Grace smoothed the comforter up around her daughter’s throat. “I guess we’ll have to learn to share.”
It took a while for her mother’s remark to register. “Figured as much.”
“How so?”
“B
y the radiant look on your face.” Angie smirked. “I haven’t seen you this happy since last summer.” Grace was trying to recall what spectacular event her daughter was referring to. “Our wilderness trip,” Angie clarified. “The Appalachian Trail.”
******
The summer following her divorce, Grace Paulson and her daughter hiked the Appalachian Trail, the longest continuously marked footpath in the world. Not the two thousand miles stretching from Maine’s Mount Katahdin down through Springer Mountain in Georgia. No, nothing so daring. Rather they would start at the beginning (or the end, depending on your place of departure) and spend a week exploring various spots along the way.
“Well, I guess it’s just us girls,” Grace said. She was loading provisions in a backpack, the lightweight frame propped up against the refrigerator. There wouldn’t be refrigerators where they were going. No stoves, central heating, flush toilets or other basic amenities. “We’ll park twenty miles below the base of Mount Katahdin and hike north. Climb to the summit and retrace our steps.”
Angie handed her mother a stack of wooden matches sealed in a watertight metal tube. “How high?”
“Five thousand two hundred and sixty-eight feet.”

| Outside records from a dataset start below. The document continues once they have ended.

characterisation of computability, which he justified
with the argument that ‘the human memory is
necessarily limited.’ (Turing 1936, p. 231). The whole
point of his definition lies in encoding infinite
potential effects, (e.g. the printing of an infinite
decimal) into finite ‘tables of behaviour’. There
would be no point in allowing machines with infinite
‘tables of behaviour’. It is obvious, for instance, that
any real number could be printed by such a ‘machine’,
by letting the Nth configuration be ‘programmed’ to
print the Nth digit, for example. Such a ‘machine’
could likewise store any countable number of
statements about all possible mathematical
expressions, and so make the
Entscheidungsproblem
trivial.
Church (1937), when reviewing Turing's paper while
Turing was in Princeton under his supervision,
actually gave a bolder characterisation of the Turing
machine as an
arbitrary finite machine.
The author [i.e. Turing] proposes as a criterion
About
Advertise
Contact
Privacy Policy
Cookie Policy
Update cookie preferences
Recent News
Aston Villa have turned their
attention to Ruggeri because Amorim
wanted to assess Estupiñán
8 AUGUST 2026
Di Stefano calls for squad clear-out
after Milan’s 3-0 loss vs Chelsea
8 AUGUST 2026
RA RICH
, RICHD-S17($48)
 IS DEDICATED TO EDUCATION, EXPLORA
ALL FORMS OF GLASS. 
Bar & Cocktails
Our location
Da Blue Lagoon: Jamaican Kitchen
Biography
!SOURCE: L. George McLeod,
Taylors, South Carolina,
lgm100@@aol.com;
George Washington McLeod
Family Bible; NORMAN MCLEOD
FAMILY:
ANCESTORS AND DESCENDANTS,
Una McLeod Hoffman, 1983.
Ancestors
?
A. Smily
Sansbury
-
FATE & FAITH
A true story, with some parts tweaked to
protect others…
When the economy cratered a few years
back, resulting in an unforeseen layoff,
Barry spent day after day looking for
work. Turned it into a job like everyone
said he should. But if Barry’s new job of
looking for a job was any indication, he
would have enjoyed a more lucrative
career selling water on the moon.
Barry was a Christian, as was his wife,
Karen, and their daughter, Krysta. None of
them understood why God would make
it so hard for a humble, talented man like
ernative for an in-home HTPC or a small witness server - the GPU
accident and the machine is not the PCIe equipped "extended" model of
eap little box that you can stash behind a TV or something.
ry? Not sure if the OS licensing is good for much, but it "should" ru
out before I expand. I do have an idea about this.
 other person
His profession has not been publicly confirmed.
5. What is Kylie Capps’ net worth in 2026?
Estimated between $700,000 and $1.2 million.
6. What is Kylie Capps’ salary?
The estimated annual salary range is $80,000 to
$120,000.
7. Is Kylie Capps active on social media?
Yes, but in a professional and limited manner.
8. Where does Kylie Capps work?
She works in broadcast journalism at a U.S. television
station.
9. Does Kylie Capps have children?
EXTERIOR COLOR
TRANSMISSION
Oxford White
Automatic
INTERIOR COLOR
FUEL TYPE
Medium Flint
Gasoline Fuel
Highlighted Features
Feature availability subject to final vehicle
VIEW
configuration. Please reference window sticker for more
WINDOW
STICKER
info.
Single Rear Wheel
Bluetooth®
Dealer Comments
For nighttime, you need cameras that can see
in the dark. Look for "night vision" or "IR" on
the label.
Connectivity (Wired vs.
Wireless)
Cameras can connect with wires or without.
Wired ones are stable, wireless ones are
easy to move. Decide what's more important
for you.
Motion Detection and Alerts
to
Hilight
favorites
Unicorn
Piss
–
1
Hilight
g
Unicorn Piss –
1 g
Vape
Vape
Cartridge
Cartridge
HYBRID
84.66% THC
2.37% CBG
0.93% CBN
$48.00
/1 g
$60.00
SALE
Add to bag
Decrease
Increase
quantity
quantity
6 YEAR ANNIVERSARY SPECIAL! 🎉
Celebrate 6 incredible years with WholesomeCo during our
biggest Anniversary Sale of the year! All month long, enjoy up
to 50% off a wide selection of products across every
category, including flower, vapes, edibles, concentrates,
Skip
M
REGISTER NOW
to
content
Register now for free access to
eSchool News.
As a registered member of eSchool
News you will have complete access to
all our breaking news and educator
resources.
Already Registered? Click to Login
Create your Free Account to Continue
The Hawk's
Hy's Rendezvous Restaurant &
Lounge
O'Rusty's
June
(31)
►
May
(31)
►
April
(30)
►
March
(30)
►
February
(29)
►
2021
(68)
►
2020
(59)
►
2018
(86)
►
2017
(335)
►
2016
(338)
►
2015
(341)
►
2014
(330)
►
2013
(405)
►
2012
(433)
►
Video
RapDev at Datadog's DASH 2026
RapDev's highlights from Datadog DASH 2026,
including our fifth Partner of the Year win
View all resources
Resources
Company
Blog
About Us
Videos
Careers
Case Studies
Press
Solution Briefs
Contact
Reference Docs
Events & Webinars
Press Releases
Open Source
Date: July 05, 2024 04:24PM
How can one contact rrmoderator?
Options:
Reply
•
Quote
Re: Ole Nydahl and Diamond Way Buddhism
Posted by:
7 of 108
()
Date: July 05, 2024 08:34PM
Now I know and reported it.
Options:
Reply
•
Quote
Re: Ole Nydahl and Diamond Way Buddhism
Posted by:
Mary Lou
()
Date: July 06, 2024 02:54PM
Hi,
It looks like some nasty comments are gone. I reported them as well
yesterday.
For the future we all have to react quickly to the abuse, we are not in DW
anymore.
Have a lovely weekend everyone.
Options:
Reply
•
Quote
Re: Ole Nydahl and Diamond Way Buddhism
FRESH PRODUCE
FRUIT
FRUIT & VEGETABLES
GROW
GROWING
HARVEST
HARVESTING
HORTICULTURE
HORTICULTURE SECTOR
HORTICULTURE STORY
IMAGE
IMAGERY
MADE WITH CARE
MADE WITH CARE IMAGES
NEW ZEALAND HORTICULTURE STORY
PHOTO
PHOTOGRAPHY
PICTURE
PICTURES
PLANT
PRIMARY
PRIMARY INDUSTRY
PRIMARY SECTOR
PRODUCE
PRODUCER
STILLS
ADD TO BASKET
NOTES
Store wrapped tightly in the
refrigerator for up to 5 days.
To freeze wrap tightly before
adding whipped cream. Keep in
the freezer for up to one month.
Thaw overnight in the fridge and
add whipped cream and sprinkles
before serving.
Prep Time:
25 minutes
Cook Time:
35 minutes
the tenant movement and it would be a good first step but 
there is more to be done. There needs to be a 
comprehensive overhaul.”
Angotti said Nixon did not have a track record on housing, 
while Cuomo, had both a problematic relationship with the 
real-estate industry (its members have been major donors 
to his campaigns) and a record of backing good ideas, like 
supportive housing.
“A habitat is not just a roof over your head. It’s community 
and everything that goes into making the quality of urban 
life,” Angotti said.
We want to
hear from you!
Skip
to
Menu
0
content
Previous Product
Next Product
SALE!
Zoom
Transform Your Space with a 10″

“Twelve feet less than a mile.”
“A linear mile.” Mrs. Grace smiled laconically. “Only if you zoom straight up, vertically, like a helicopter.” She took the matches and stashed them in a side pocket next to the spare flashlight batteries. The tent was tiny, just large enough for two. In the morning, they drove north on route 95, crossing the New Hampshire state line around ten a.m.. They reached north central Maine by early afternoon and parked the car in a small lot just off the trail. The weather was warm and muggy. “Get your pack up high on your shoulders,” Mrs. Grace cautioned, “so the weight’s evenly distributed.”
A clutch of hikers, some lugging huge quantities of gear and others traveling light, passed leisurely in either direction. No one seemed in any particular hurry. Grace knelt down and fingered a smallish leaf, red fading to yellow.